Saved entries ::
[start]

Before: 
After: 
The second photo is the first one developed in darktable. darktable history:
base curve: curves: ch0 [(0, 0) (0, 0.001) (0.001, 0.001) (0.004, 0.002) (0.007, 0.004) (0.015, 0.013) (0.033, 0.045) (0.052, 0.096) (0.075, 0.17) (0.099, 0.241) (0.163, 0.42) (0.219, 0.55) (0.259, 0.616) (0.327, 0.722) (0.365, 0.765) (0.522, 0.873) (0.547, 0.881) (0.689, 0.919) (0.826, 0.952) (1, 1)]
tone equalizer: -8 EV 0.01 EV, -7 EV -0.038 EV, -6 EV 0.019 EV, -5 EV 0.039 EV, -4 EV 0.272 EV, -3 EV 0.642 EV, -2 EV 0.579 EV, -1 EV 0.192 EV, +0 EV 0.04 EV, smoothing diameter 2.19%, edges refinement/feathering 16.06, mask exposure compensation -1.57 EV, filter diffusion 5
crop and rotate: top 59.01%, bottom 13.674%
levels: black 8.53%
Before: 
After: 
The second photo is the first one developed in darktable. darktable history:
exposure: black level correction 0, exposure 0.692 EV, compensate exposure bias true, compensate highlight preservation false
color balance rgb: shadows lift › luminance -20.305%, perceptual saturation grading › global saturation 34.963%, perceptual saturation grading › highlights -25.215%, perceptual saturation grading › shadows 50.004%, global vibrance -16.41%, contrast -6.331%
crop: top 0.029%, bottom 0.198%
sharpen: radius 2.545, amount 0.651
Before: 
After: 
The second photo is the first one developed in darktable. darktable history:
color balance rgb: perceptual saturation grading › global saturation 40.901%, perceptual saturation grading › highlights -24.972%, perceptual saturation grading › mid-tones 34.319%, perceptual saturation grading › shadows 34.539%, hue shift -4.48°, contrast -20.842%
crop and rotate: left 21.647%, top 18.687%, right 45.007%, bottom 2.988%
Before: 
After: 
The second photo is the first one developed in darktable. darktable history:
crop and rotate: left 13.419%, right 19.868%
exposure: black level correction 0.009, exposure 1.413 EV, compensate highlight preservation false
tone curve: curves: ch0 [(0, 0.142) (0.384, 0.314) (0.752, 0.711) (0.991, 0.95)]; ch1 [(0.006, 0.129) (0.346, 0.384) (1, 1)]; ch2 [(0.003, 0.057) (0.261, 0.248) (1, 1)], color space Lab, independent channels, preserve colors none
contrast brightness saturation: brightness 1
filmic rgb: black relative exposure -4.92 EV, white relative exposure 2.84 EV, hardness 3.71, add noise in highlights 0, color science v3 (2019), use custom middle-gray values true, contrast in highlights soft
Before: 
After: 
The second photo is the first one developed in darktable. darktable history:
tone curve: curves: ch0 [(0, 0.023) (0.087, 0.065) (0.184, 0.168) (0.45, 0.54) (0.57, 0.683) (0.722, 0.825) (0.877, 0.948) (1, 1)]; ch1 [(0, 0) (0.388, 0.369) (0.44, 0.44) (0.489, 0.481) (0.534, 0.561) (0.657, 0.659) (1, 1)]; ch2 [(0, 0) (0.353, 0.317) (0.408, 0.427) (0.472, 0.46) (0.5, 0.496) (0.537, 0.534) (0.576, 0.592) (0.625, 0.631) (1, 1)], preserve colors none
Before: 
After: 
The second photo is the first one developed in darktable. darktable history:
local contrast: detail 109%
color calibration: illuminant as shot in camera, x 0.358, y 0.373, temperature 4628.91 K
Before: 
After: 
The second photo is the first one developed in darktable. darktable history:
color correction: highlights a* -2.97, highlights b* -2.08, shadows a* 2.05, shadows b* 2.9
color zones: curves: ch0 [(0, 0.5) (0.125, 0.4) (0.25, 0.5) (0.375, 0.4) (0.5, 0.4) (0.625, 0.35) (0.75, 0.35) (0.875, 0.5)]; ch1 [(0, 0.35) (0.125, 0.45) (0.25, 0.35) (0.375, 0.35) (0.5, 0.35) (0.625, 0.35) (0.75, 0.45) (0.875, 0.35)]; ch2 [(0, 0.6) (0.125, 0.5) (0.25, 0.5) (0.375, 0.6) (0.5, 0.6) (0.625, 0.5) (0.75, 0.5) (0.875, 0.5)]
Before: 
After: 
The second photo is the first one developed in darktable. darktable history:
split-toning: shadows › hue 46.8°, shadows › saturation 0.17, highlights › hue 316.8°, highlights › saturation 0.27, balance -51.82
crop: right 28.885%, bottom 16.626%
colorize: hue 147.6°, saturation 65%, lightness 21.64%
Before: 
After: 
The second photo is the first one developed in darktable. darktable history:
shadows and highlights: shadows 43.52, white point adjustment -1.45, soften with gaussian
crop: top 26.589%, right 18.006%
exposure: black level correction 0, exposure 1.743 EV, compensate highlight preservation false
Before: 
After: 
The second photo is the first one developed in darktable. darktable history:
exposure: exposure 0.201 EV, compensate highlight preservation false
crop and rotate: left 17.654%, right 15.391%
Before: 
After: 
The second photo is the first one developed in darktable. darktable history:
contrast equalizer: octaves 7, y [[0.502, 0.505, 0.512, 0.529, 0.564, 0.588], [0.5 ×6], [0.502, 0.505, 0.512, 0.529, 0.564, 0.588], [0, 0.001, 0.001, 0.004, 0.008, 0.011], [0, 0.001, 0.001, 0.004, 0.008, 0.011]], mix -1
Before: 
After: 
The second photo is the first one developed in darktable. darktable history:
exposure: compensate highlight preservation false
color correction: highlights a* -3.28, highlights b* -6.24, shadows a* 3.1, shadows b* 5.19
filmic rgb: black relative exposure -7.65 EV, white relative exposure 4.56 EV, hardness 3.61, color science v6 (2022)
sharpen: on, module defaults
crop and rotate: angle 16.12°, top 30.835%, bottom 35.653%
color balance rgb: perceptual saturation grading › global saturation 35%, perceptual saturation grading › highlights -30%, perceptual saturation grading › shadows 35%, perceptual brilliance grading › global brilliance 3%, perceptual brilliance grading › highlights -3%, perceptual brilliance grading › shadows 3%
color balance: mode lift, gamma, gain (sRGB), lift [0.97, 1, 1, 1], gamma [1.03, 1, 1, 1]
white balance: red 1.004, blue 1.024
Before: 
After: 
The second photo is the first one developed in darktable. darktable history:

[end]

Stated task ::
Reproduce every line of the items above word for word, keeping their order.

Solved problem ::
Before: 
After: 
The second photo is the first one developed in darktable. darktable history:
base curve: curves: ch0 [(0, 0) (0, 0.001) (0.001, 0.001) (0.004, 0.002) (0.007, 0.004) (0.015, 0.013) (0.033, 0.045) (0.052, 0.096) (0.075, 0.17) (0.099, 0.241) (0.163, 0.42) (0.219, 0.55) (0.259, 0.616) (0.327, 0.722) (0.365, 0.765) (0.522, 0.873) (0.547, 0.881) (0.689, 0.919) (0.826, 0.952) (1, 1)]
tone equalizer: -8 EV 0.01 EV, -7 EV -0.038 EV, -6 EV 0.019 EV, -5 EV 0.039 EV, -4 EV 0.272 EV, -3 EV 0.642 EV, -2 EV 0.579 EV, -1 EV 0.192 EV, +0 EV 0.04 EV, smoothing diameter 2.19%, edges refinement/feathering 16.06, mask exposure compensation -1.57 EV, filter diffusion 5
crop and rotate: top 59.01%, bottom 13.674%
levels: black 8.53%
Before: 
After: 
The second photo is the first one developed in darktable. darktable history:
exposure: black level correction 0, exposure 0.692 EV, compensate exposure bias true, compensate highlight preservation false
color balance rgb: shadows lift › luminance -20.305%, perceptual saturation grading › global saturation 34.963%, perceptual saturation grading › highlights -25.215%, perceptual saturation grading › shadows 50.004%, global vibrance -16.41%, contrast -6.331%
crop: top 0.029%, bottom 0.198%
sharpen: radius 2.545, amount 0.651
Before: 
After: 
The second photo is the first one developed in darktable. darktable history:
color balance rgb: perceptual saturation grading › global saturation 40.901%, perceptual saturation grading › highlights -24.972%, perceptual saturation grading › mid-tones 34.319%, perceptual saturation grading › shadows 34.539%, hue shift -4.48°, contrast -20.842%
crop and rotate: left 21.647%, top 18.687%, right 45.007%, bottom 2.988%
Before: 
After: 
The second photo is the first one developed in darktable. darktable history:
crop and rotate: left 13.419%, right 19.868%
exposure: black level correction 0.009, exposure 1.413 EV, compensate highlight preservation false
tone curve: curves: ch0 [(0, 0.142) (0.384, 0.314) (0.752, 0.711) (0.991, 0.95)]; ch1 [(0.006, 0.129) (0.346, 0.384) (1, 1)]; ch2 [(0.003, 0.057) (0.261, 0.248) (1, 1)], color space Lab, independent channels, preserve colors none
contrast brightness saturation: brightness 1
filmic rgb: black relative exposure -4.92 EV, white relative exposure 2.84 EV, hardness 3.71, add noise in highlights 0, color science v3 (2019), use custom middle-gray values true, contrast in highlights soft
Before: 
After: 
The second photo is the first one developed in darktable. darktable history:
tone curve: curves: ch0 [(0, 0.023) (0.087, 0.065) (0.184, 0.168) (0.45, 0.54) (0.57, 0.683) (0.722, 0.825) (0.877, 0.948) (1, 1)]; ch1 [(0, 0) (0.388, 0.369) (0.44, 0.44) (0.489, 0.481) (0.534, 0.561) (0.657, 0.659) (1, 1)]; ch2 [(0, 0) (0.353, 0.317) (0.408, 0.427) (0.472, 0.46) (0.5, 0.496) (0.537, 0.534) (0.576, 0.592) (0.625, 0.631) (1, 1)], preserve colors none
Before: 
After: 
The second photo is the first one developed in darktable. darktable history:
local contrast: detail 109%
color calibration: illuminant as shot in camera, x 0.358, y 0.373, temperature 4628.91 K
Before: 
After: 
The second photo is the first one developed in darktable. darktable history:
color correction: highlights a* -2.97, highlights b* -2.08, shadows a* 2.05, shadows b* 2.9
color zones: curves: ch0 [(0, 0.5) (0.125, 0.4) (0.25, 0.5) (0.375, 0.4) (0.5, 0.4) (0.625, 0.35) (0.75, 0.35) (0.875, 0.5)]; ch1 [(0, 0.35) (0.125, 0.45) (0.25, 0.35) (0.375, 0.35) (0.5, 0.35) (0.625, 0.35) (0.75, 0.45) (0.875, 0.35)]; ch2 [(0, 0.6) (0.125, 0.5) (0.25, 0.5) (0.375, 0.6) (0.5, 0.6) (0.625, 0.5) (0.75, 0.5) (0.875, 0.5)]
Before: 
After: 
The second photo is the first one developed in darktable. darktable history:
split-toning: shadows › hue 46.8°, shadows › saturation 0.17, highlights › hue 316.8°, highlights › saturation 0.27, balance -51.82
crop: right 28.885%, bottom 16.626%
colorize: hue 147.6°, saturation 65%, lightness 21.64%
Before: 
After: 
The second photo is the first one developed in darktable. darktable history:
shadows and highlights: shadows 43.52, white point adjustment -1.45, soften with gaussian
crop: top 26.589%, right 18.006%
exposure: black level correction 0, exposure 1.743 EV, compensate highlight preservation false
Before: 
After: 
The second photo is the first one developed in darktable. darktable history:
exposure: exposure 0.201 EV, compensate highlight preservation false
crop and rotate: left 17.654%, right 15.391%
Before: 
After: 
The second photo is the first one developed in darktable. darktable history:
contrast equalizer: octaves 7, y [[0.502, 0.505, 0.512, 0.529, 0.564, 0.588], [0.5 ×6], [0.502, 0.505, 0.512, 0.529, 0.564, 0.588], [0, 0.001, 0.001, 0.004, 0.008, 0.011], [0, 0.001, 0.001, 0.004, 0.008, 0.011]], mix -1
Before: 
After: 
The second photo is the first one developed in darktable. darktable history:
exposure: compensate highlight preservation false
color correction: highlights a* -3.28, highlights b* -6.24, shadows a* 3.1, shadows b* 5.19
filmic rgb: black relative exposure -7.65 EV, white relative exposure 4.56 EV, hardness 3.61, color science v6 (2022)
sharpen: on, module defaults
crop and rotate: angle 16.12°, top 30.835%, bottom 35.653%
color balance rgb: perceptual saturation grading › global saturation 35%, perceptual saturation grading › highlights -30%, perceptual saturation grading › shadows 35%, perceptual brilliance grading › global brilliance 3%, perceptual brilliance grading › highlights -3%, perceptual brilliance grading › shadows 3%
color balance: mode lift, gamma, gain (sRGB), lift [0.97, 1, 1, 1], gamma [1.03, 1, 1, 1]
white balance: red 1.004, blue 1.024
Before: 
After: 
The second photo is the first one developed in darktable. darktable history:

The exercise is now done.